Note: I am compiling with Clang on a Mac with no optimization (-O0). I've noticed that with higher optimization, my program recurs infinitely and then gives me another segmentation fault, but I prioritize fixing the central problem with my algorithm before dealing with that.

#include <stdio.h>
#include <stdarg.h>
#include <stdlib.h>

#define infinity 1000

struct Node {
    unsigned char value;
    int visited, distance, edge_count;
    int* weights, weight_assign_index, freed;
    struct Node** edges;
};

typedef struct Node Node;

Node* init_node(const unsigned char value, const int edge_count) {
    Node* node = malloc(sizeof(Node));

    node -> value = value;
    node -> visited = 0;
    node -> distance = infinity;
    node -> edge_count = edge_count;

    node -> weights = malloc(edge_count * sizeof(int));
    node -> weight_assign_index = 0;
    node -> freed = 0;

    node -> edges = malloc(edge_count * sizeof(Node*));

    return node;
}

void assign_edges(Node* node, const int amount, ...) {
    va_list edges;
    va_start(edges, amount);

    for (int i = 0; i < amount; i++)
        node -> edges[i] = va_arg(edges, Node*);

    va_end(edges);
}

void assign_weight(Node* node_1, Node* node_2, const int weight) {
    for (int i = 0; i < node_1 -> edge_count; i++) {
        if (node_1 -> edges[i] == node_2) {
            node_1 -> weights[node_1 -> weight_assign_index++] = weight;
            node_2 -> weights[node_2 -> weight_assign_index++] = weight;
        }
    }
}

void deinit_graph(Node* node) {
    if (!node -> freed) {
        node -> freed = 1;
        free(node -> weights);
        for (int i = 0; i < node -> edge_count; i++)
            deinit_graph(node -> edges[i]);
        free(node -> edges);
    }
}

void dijkstra(Node* current, Node* goal) {
    Node local_closest;
    local_closest.distance = infinity;
    Node* closest = &local_closest;

    printf("Current: %c\n", current -> value);

    for (int i = 0; i < current -> edge_count; i++) {
        Node* neighbor = current -> edges[i];
        if (!neighbor -> visited) {
            printf("New neighbor: %c\n", neighbor -> value);
            const int tentative_distance = current -> distance + current -> weights[i];

            if (tentative_distance < neighbor -> distance)
                neighbor -> distance = tentative_distance;

            if (neighbor -> distance < closest -> distance)
                closest = neighbor;
        }
    }
    printf("%c, closest, distance of %d\n", closest -> value, closest -> distance);

    current -> visited = 1;
    if (closest == goal) printf("Shortest distance is %d\n", closest -> distance);
    else dijkstra(closest, goal);
}

int main() {
    Node
        *a = init_node('a', 2),
        *b = init_node('b', 3),
        *c = init_node('c', 3),
        *d = init_node('d', 2),
        *e = init_node('e', 2),
        *f = init_node('f', 2),
        *g = init_node('g', 2),
        *h = init_node('h', 2);

    assign_edges(a, 2, e, b);
    assign_edges(b, 3, a, f, c);
    assign_edges(c, 3, b, h, d);
    assign_edges(d, 2, c, g);
    assign_edges(e, 2, a, g);
    assign_edges(f, 2, b, h);
    assign_edges(g, 2, e, d);
    assign_edges(h, 2, f, c);

    assign_weight(a, e, 2);
    assign_weight(a, b, 4);
    assign_weight(b, c, 1);
    assign_weight(b, f, 1);
    assign_weight(f, h, 1);
    assign_weight(h, c, 1);
    assign_weight(c, d, 2);
    assign_weight(d, g, 1);
    assign_weight(g, e, 1);


    e -> distance = 0;
    dijkstra(e, f);
    deinit_graph(a);
}

Solution

  • Read Step 6 of Wikipedia's algorithm again:

    Otherwise, select the unvisited node that is marked with the smallest tentative distance, set it as the new "current node", and go back to step 3.
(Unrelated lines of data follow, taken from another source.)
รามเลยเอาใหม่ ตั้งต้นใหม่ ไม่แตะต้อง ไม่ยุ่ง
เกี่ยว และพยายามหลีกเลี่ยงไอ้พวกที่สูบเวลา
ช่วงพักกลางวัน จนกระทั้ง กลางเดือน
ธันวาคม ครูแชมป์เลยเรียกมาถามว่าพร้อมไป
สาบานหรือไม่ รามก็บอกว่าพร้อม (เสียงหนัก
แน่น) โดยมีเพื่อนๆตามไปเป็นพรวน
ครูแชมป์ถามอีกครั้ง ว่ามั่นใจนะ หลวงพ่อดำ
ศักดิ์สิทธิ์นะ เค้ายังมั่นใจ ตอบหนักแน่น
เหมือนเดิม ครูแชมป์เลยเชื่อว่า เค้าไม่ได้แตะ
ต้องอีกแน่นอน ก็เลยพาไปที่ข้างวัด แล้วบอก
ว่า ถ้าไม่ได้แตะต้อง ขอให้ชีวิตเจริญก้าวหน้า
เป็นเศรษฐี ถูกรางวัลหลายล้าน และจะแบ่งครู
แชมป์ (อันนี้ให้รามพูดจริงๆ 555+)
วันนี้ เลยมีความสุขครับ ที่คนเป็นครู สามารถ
    The "select" here means "among all the unvisited nodes in the entire graph", not just among the unvisited neighbors of the current node, which is what your code is doing. So if the unvisited node of smallest tentative distance is not a neighbor of the current node, your code goes astray. And if the current node has no unvisited neighbors at all (which is entirely possible, either with a situation like what you encountered, or more simply with a dead-end node), your code absurdly visits the local_closest node, which isn't in the graph at all and whose edges are uninitialized, naturally causing a crash.
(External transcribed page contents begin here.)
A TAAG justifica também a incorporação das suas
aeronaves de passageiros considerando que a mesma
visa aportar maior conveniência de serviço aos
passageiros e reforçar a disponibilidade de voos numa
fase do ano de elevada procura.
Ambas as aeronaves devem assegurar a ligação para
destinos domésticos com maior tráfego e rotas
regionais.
    So you diverged from the correct algorithm sooner than the visit to A which you are focusing on. When you finished visiting D, the remaining unvisited nodes were A at tentative distance 2, C at tentative distance 4, and B,F,H at tentative distance infinity. So by the algorithm, you ought to visit A next. But instead you visit C, again because your code wrongly only considers neighbors of the current node as candidates for the next node to visit.

    Frankly I don't see how a recursive algorithm is going to be workable at all here. You need to have access to some data structure that tracks all the unvisited nodes, so that at any time you can find the one at minimum tentative distance, even if it's very far away from your current node. Your idea of keeping track of visited status on the nodes themselves has a problem with this, because you have no good way to search them all, except by going back to the starting node and doing some kind of DFS/BFS. That's (1) not possible in your current implementation, because the recursive calls to dijkstra no longer have a pointer to the starting node, and (2) very inefficient, because it's O(N) on every visit.

    There's a good reason why the Wikipedia algorithm suggests using a set here. And I think it lends itself better to an iterative than to a recursive algorithm.